La gobernadora de Chihuahua, Maru Campos, ha sido posicionada como la principal líder de la oposición en México tras una serie de enfrentamientos políticos y jurídicos con el gobierno federal y el partido en el poder, Morena.
Contexto de un conflicto político
En las últimas semanas, la mandataria estatal, apoyada por una coalición encabezada por el PAN, se ha enfrentado a todo el conglomerado asociado a Morena. Este conflicto le ha permitido consolidar un liderazgo político con suficiente fuerza para crecer en el futuro inmediato. Algunos analistas comparan la actual andanada jurídica y política del gobierno federal contra la gobernadora con el proceso de desafuero que afectó a Andrés Manuel López Obrador (AMLO) en 2006, señalando que en ambos casos las motivaciones son esencialmente políticas.
Lo que está en juego, según se señala, es la conservación del poder, posiblemente de todo el poder, más que el estricto respeto a la ley o la soberanía nacional.
Factores internacionales y reacciones
Surge la hipótesis de que el gobierno federal mexicano, al enterarse de una presunta participación de la CIA en territorio chihuahuense y con su gobierno, se alarmó ante lo que interpretaría como un «plan desestabilizador». Este, debido a los entendimientos directos que existirían entre estructuras políticas y organizaciones criminales transnacionales, podría llevar al desmantelamiento de lo que se conoce como la «4T». La reacción furibunda ante los sucesos de Morelos, Chihuahua, precipitó casi de inmediato un primer paquete de solicitudes de extradición por parte del gobierno estadounidense, coincidiendo con el inicio de las hostilidades oficialistas contra la gobernadora.
La estrategia de control de drogas de la administración Trump, que busca reducir la oferta en las calles para contener muertes por sobredosis, y la tutela que Estados Unidos ejerce de facto sobre Venezuela, son citadas como ejemplos de la injerencia que Washington puede tener en lo que considera su patio trasero.
Fortalecimiento tras movilizaciones
La marcha convocada por la cúpula de Morena el pasado 16 de mayo contra Maru Campos resultó contraproducente para sus organizadores. La atención nacional se centró en un contingente disminuido cerca del palacio de gobierno de Chihuahua y en documentación de viejas prácticas de acarreo y acciones de repudio hacia figuras importantes del partido guinda. «Haiga sido como haiga sido», la gobernadora norteña salió fortalecida de ese evento, incrementando su popularidad y manteniéndose en el foco de atención mediante una agenda de entrevistas en medios nacionales.
Las «benditas redes sociales» reflejan que un segmento considerable de la población mexicana conectó con la postura contestataria y firme de la gobernadora frente a lo que se describe como una narrativa oficialista endeble.

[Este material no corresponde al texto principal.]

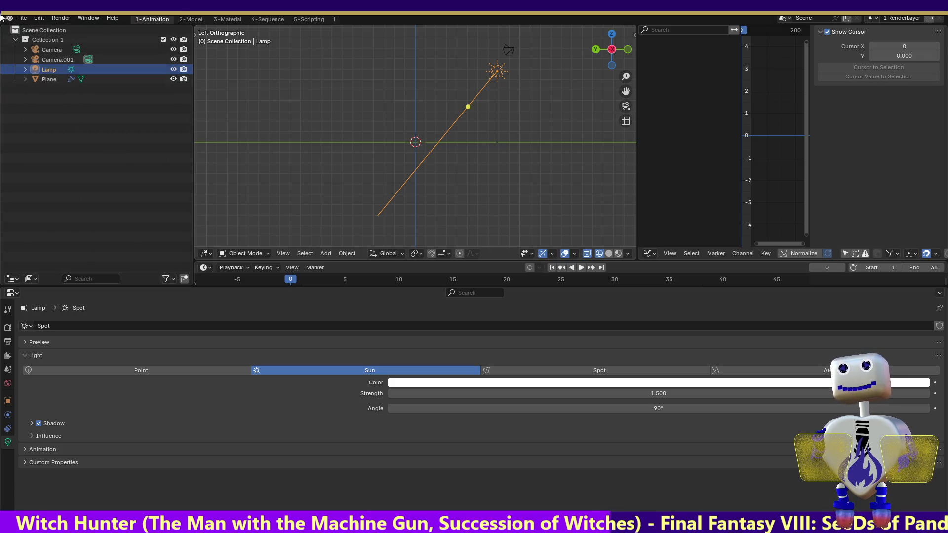
left_click(58, 59)
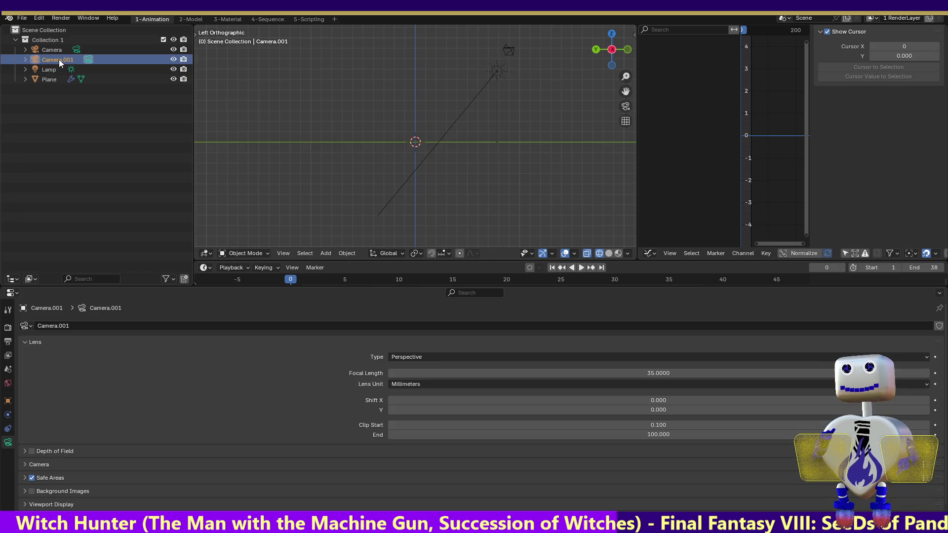
Rotate the sun lamp to a nearly horizontal angle and move it onto the world origin.
left_click(596, 50)
left_click(354, 73)
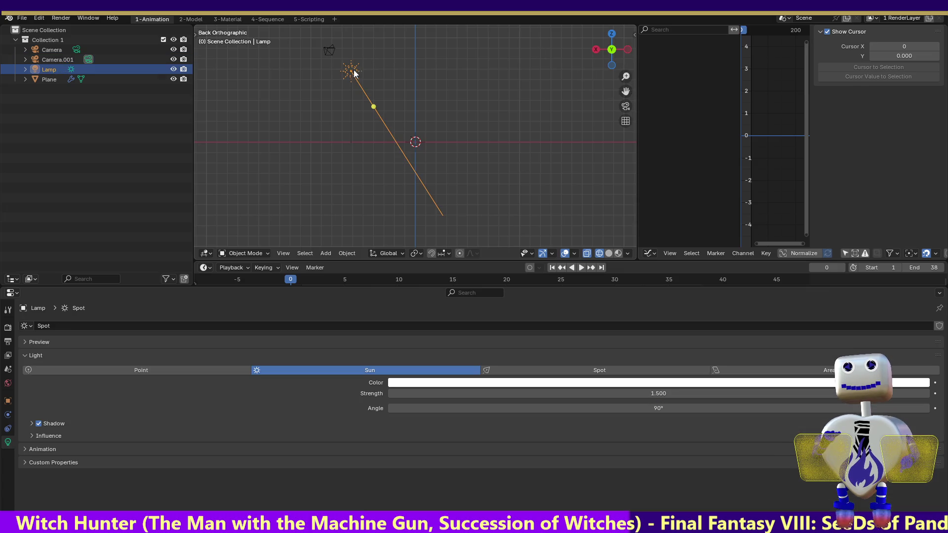
left_click_drag(349, 70, 387, 104)
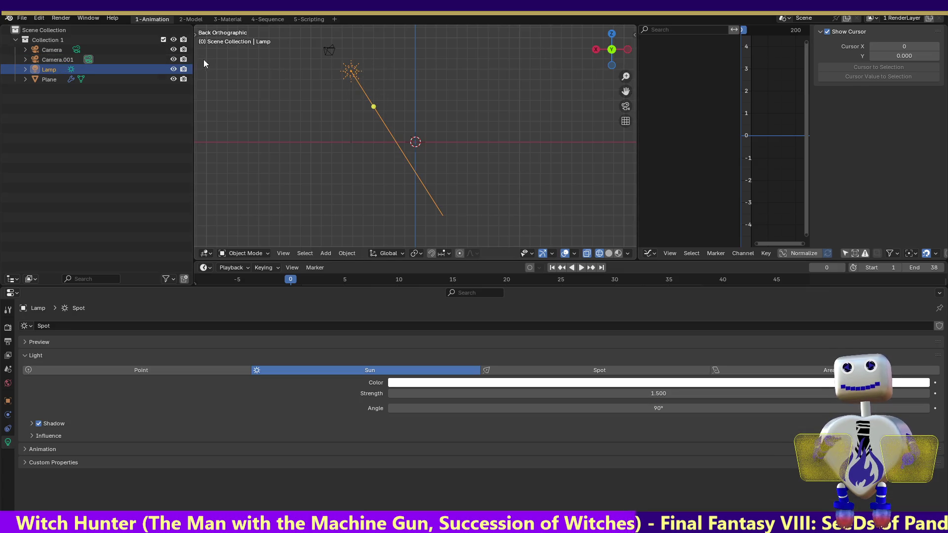
key("r")
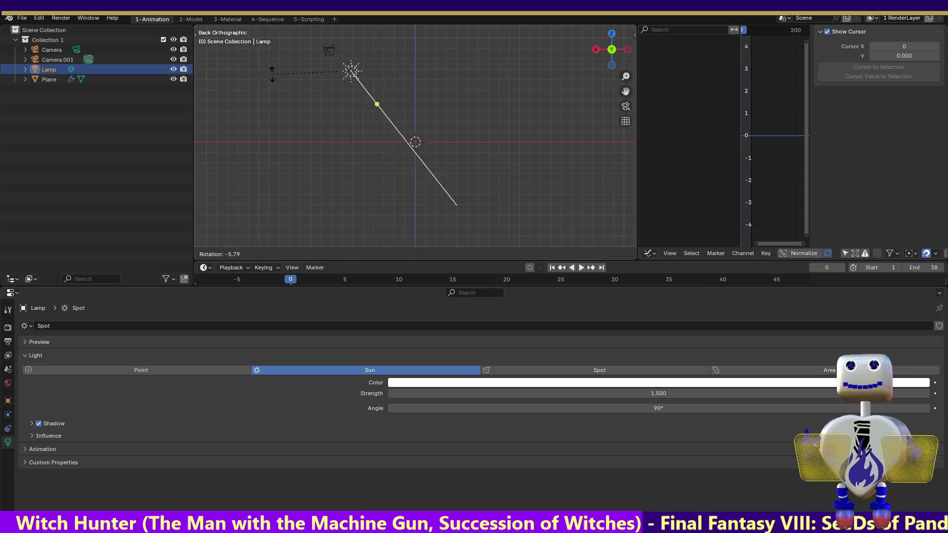
left_click(324, 99)
key("g")
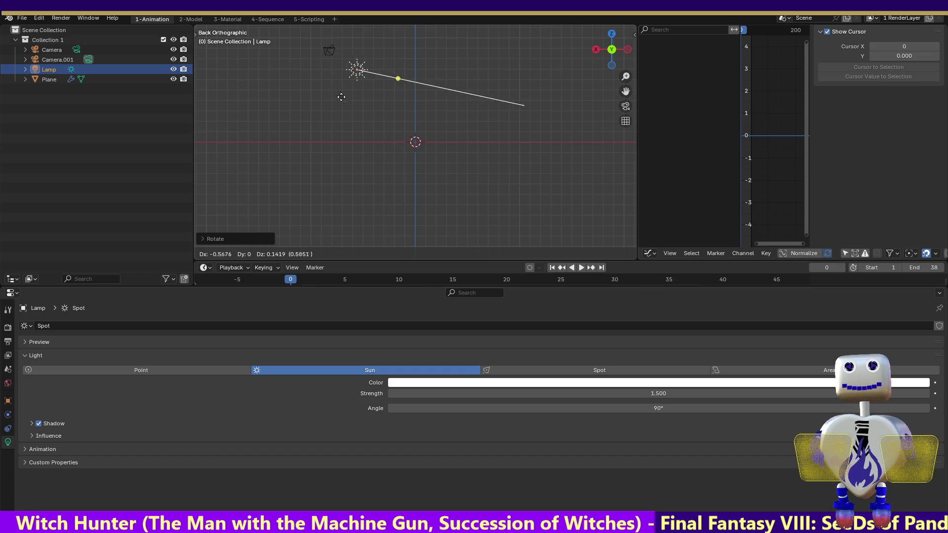
left_click(398, 173)
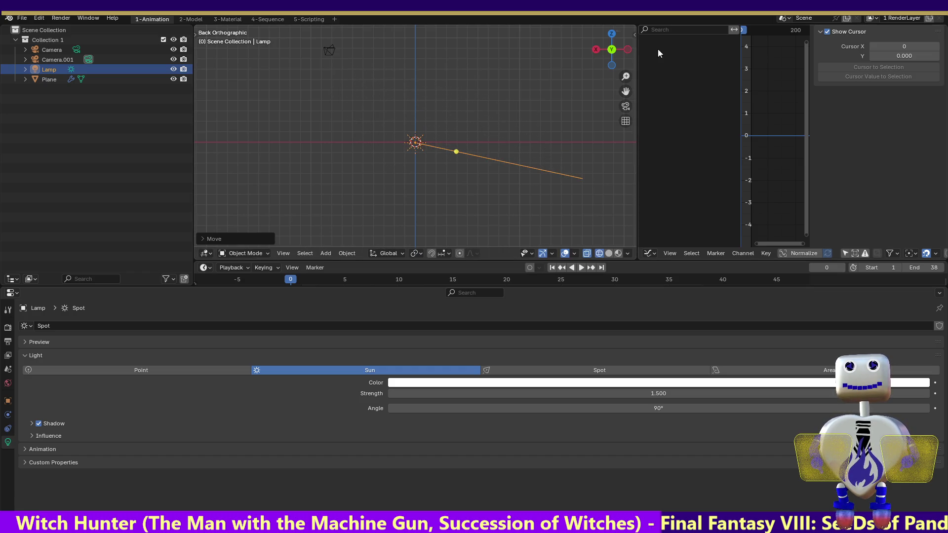
left_click(612, 35)
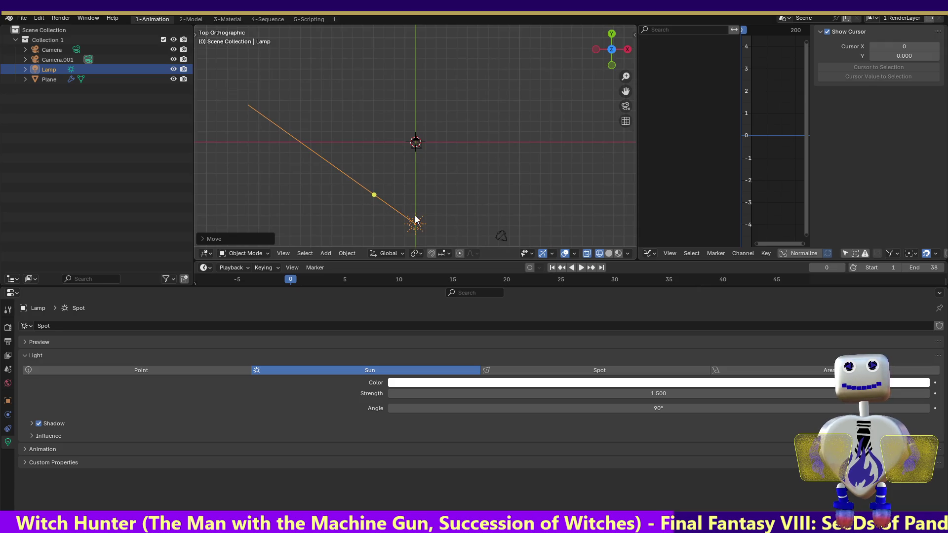
left_click_drag(415, 219, 419, 142)
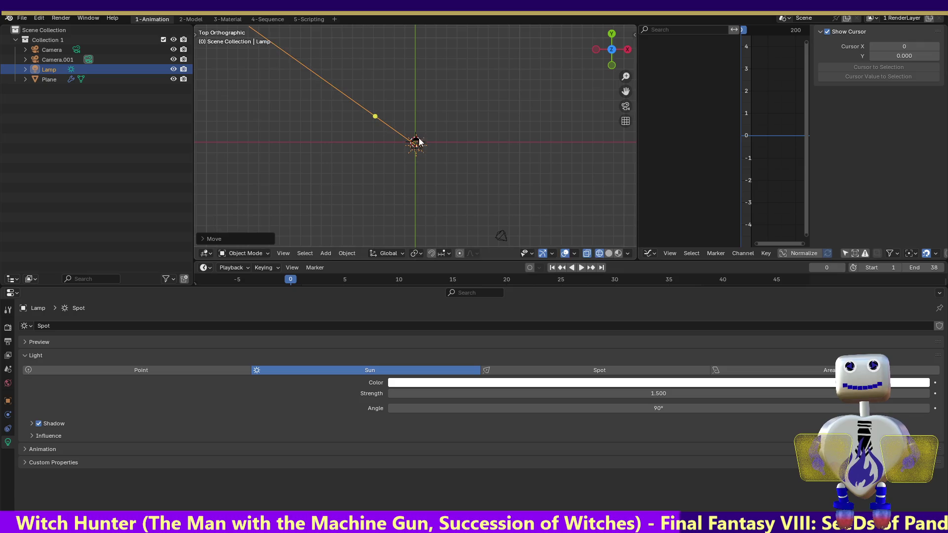
Aim the sun lamp's light straight along the Y axis and level it horizontally.
left_click(612, 34)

Escenario legal y perspectivas futuras
Su gira en medios importantes de la Ciudad de México antecedió a la notificación de requerimientos de la Fiscalía General de la República a la mandataria chihuahuense, manteniéndola en los reflectores nacionales. Ahora, la Fiscalía federal «autónoma» parece haber intensificado su intención de proceder contra la mandataria estatal con carpetas por el caso de la CIA, a lo que se suma una investigación de la Fiscalía de la Ciudad de México por un presunto intento de secuestro al anterior gobernador de Chihuahua. De igual forma, ya se solicitó un juicio político en su contra.
Este escenario recuerda cómo, entre 2004 y 2005, AMLO se consolidó gracias a la respuesta ciudadana como el líder opositor de entonces tras el proceso de desafuero al que fue sometido. La pregunta que queda en el aire es si estos eventos consolidarán a Maru Campos como la líder de la oposición y qué consecuencias se precipitarán sobre el país.